WHAT THE TASK ASKS ▸ Please copy each line of the listing below precisely, excluding the images.

DATA BLOCK ▸
════════════════════
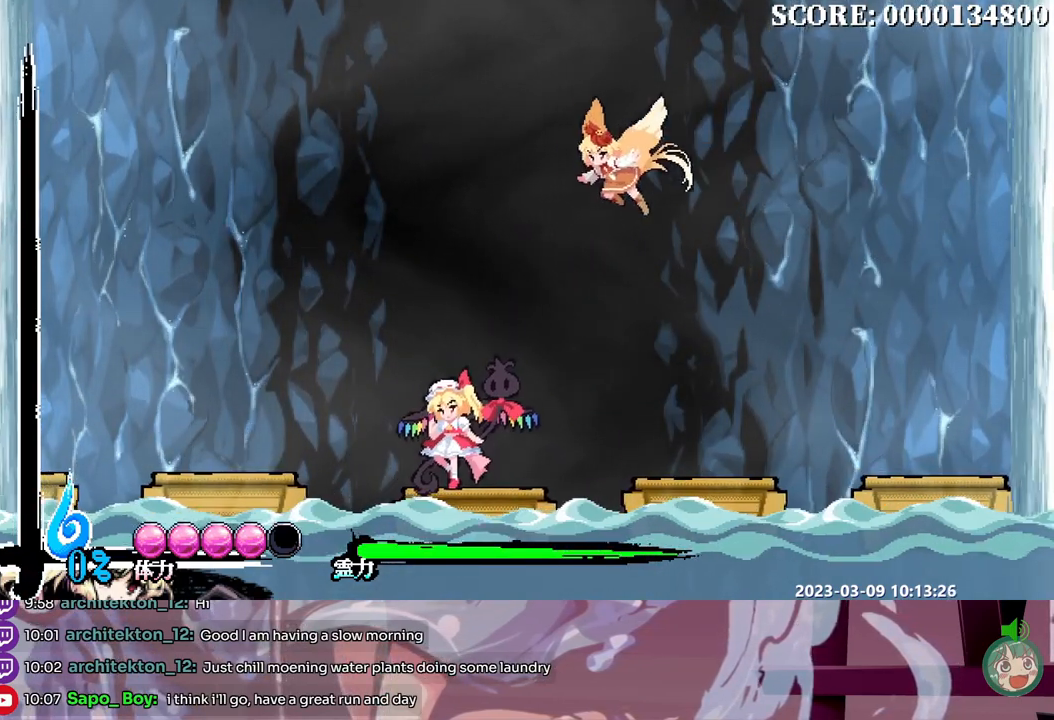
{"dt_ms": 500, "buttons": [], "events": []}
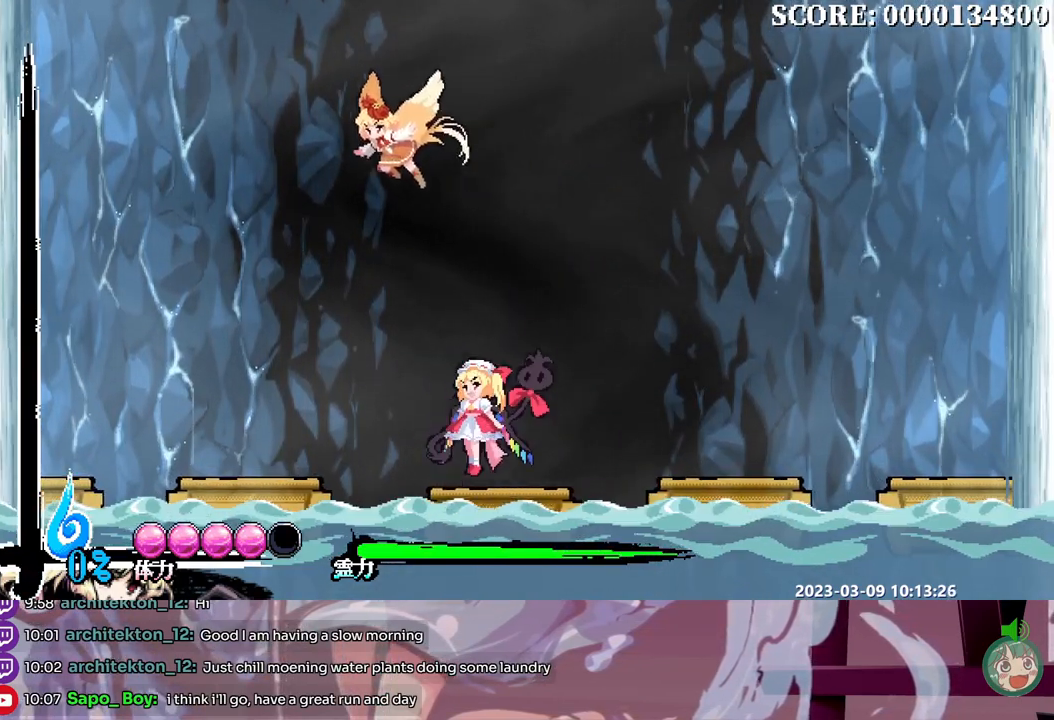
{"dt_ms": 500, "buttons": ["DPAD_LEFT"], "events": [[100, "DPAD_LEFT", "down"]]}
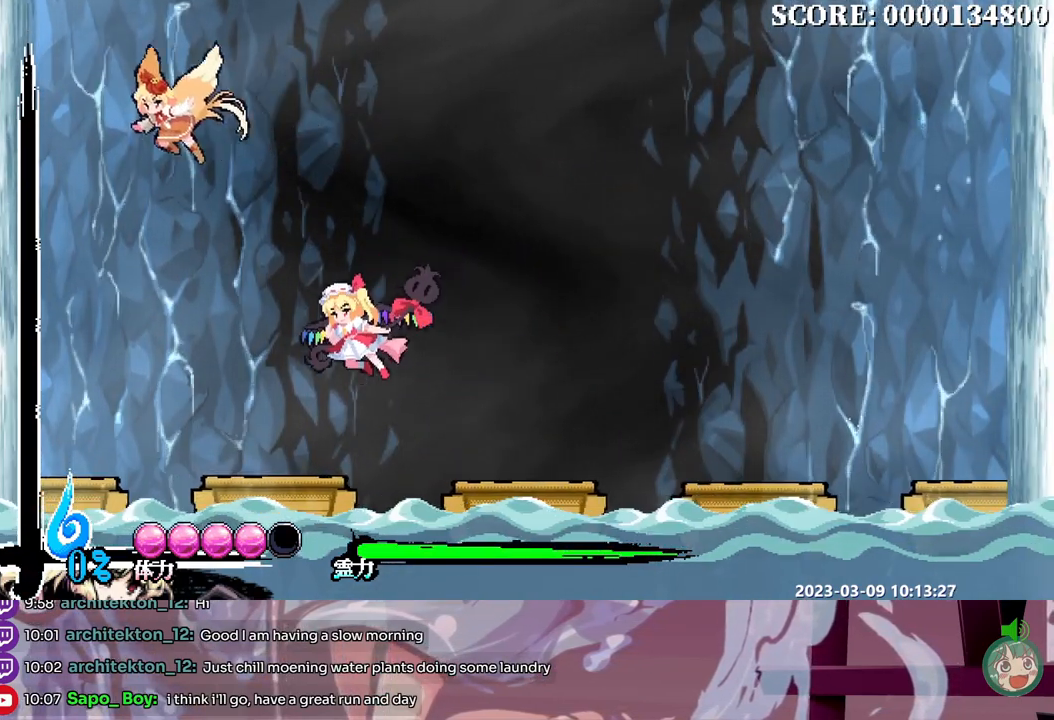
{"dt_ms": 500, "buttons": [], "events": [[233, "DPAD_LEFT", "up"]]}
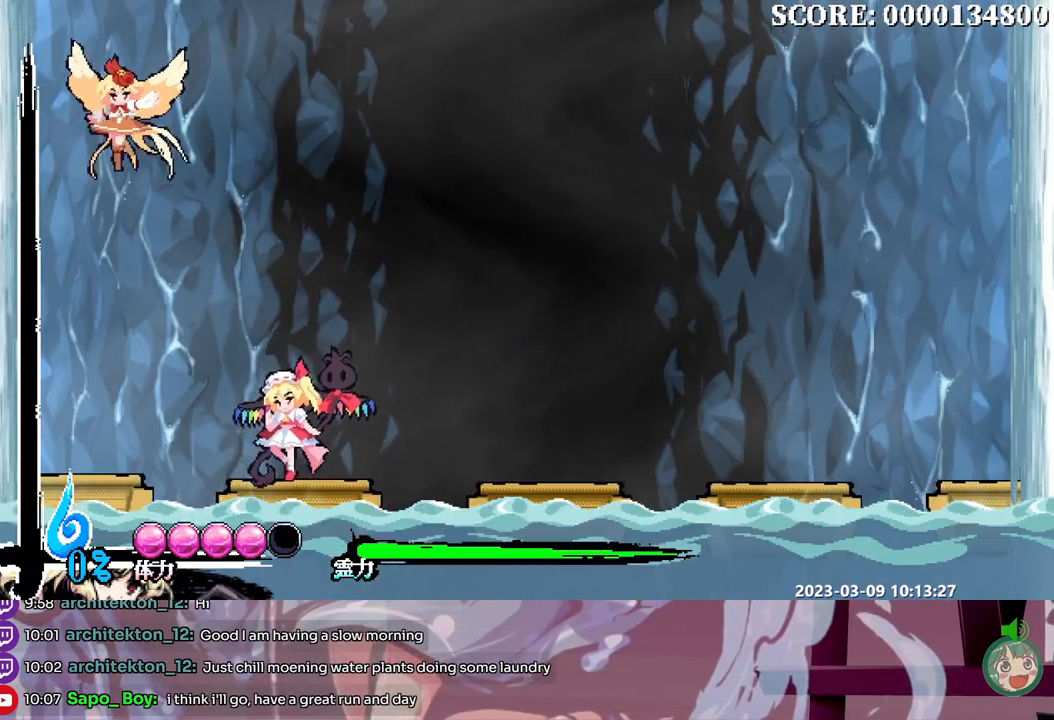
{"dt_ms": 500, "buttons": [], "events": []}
════════════════════
OUTPUT FOR THIS TASK ▸
{"dt_ms": 500, "buttons": [], "events": []}
{"dt_ms": 500, "buttons": ["DPAD_LEFT"], "events": [[100, "DPAD_LEFT", "down"]]}
{"dt_ms": 500, "buttons": [], "events": [[233, "DPAD_LEFT", "up"]]}
{"dt_ms": 500, "buttons": [], "events": []}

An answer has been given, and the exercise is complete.